Despite the early hour, many were on hand to greet Ghandi when the liner “Rajputana” called at Port Said to-day, the “Daily Express” reports from Port Said to-day. As soon as the vessel had anchored, it proceeds, Shaukat Ali, the Moslem leader, came on board. The couple embraced in affectionate fashion – a most significant gesture in view of the differences between the Hindus and Moslems.
A settlement of the Hindu-Moslem controversy must this time be reached, the “Manchester Guardian” declares. The Hindus, it says, are thoroughly alarmed by the attitude of the majority party in the Moslem delegation, and they are well aware that in any demands which it chooses to make as against the Hindus it can rely on the support of the majority of the Moslem community.
INDIAN MOSLEMS AND PAN-ISLAMISM
There has been in the air, it continues, a scheme for securing for the Moslems political domination in Northern India. Moslems have a small majority in the population of the Punjab and Bengal. That is to be made the basis for a guaranteed statutory majority in the Legislatures of those provinces, which, under the new Federal Constitution, are to receive the fullest possible measure of autonomy and independence. Simultaneously the North-west Frontier Province, Sindh, and, if possible, Baluchistan, with their overwhelming Moslem majorities, are to attain the same autonomous status. Intrigues have already been set on foot to make impossible the position of the Hindu ruler of the great Moslem State of Kashmir. Islam may thus hope for political control both of the area where the army is recruited and stationed and also of the two great ports, Calcutta and Karachi. As to the gap between Bengal and the Punjab, it is spanned by the “Mogul Corridor”, a chain of cities and districts where the descendants of the aristocracy of the Mogul Empire are still rich and influential. Thus Hindu India would be cut off from the outer world by a chain of Moslem States might make common cause with Afghanistan, once a province of the Mogul Empire.

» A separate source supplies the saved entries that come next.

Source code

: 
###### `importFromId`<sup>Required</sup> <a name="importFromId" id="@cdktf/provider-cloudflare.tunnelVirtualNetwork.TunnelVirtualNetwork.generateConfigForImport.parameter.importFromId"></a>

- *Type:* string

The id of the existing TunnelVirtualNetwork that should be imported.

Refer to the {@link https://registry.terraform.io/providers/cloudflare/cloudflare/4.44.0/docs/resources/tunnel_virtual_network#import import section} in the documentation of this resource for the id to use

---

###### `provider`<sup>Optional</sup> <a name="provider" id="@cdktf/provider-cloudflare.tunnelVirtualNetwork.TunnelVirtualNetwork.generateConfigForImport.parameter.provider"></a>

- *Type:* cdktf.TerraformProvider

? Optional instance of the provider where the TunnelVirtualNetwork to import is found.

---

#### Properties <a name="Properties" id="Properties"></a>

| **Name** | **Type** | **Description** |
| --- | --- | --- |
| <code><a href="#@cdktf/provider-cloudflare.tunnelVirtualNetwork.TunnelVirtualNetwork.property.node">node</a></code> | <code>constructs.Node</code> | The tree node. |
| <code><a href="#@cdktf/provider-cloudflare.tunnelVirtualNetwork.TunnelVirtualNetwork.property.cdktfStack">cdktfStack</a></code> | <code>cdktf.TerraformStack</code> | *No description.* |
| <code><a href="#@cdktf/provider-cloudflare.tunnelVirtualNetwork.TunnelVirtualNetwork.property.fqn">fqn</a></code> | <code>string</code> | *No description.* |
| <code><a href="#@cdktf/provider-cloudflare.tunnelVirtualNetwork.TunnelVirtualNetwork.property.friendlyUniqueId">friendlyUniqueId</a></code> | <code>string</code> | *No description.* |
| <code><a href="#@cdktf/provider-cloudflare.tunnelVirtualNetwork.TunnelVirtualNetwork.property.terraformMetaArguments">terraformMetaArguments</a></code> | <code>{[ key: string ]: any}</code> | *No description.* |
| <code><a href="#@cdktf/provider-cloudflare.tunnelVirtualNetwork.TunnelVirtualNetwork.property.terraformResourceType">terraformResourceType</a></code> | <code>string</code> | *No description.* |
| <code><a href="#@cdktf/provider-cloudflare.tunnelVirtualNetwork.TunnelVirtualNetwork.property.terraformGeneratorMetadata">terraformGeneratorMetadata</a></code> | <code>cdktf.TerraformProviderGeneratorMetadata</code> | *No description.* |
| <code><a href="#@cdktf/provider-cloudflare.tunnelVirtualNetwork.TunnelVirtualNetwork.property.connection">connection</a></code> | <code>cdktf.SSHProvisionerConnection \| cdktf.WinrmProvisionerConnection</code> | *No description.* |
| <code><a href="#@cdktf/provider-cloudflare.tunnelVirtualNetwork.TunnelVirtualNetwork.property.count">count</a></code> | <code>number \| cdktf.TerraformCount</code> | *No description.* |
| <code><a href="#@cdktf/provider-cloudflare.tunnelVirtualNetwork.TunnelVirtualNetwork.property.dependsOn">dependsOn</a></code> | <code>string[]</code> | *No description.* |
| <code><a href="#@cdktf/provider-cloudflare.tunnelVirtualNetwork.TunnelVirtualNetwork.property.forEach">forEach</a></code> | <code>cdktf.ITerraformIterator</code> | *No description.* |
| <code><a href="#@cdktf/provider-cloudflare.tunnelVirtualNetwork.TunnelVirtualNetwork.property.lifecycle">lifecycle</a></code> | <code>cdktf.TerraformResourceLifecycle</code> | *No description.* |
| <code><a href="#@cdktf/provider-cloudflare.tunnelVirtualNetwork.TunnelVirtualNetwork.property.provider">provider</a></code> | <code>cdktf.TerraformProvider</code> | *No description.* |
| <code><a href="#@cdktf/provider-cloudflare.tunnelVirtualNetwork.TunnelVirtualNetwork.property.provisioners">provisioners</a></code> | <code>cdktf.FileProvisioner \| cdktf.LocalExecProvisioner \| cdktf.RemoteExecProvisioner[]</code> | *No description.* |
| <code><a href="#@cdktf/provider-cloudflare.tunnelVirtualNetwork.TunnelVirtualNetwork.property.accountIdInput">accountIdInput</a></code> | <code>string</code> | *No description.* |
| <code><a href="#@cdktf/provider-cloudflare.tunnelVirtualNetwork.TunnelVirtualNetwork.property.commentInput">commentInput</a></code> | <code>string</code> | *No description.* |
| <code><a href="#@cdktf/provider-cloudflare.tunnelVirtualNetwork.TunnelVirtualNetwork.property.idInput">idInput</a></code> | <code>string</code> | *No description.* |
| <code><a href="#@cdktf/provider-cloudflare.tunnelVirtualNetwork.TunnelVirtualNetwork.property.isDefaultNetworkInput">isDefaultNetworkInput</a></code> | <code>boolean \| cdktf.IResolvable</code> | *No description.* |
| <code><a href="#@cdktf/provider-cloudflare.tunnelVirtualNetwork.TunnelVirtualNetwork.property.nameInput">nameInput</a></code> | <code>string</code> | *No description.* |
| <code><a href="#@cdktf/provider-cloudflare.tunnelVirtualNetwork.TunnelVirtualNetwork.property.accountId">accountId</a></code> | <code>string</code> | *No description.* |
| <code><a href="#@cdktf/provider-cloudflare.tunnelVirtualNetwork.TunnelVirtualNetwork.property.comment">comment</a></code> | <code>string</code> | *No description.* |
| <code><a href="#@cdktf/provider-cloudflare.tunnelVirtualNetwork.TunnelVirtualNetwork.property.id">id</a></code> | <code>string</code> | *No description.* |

Have the Moslems of India so late in the day become genuinely infected with the Pan-Islamic idea? the “Manchester Guardian” asks. It is true, it says, that the policy of securing a Moslem majority in the Punjab and Bengal and holding the Hindu minority as hostages for the welfare of Moslems in other provinces commends itself to many as the most effective “safeguard” obtainable. But Pan-Islamism, it finds, is merely an opium dream in which the Indian Moslem likes to indulge when he has been crossed and annoyed. At the bottom he knows that he is and always must be an Indian as well as a Moslem. He wishes to see India self-governing just as much as the Hindu, only he is determined to secure as much political power as is needed to safeguard Moslem culture and Moslem interests.
Some interest is to be attached to these reports in view of the information obtained by the J.T.A. last week (given in the J.T.A. Bulletin of the 2nd. inst.), that Shaukat Ali intends to utilise the opportunity afforded him by travelling to London on the same boat with Ghandi, in order to try to win his support, in return for certain concessions to the Hindus, for his scheme to restore the Caliphate as the symbol of Pan-Islamism, with its seat in Jerusalem.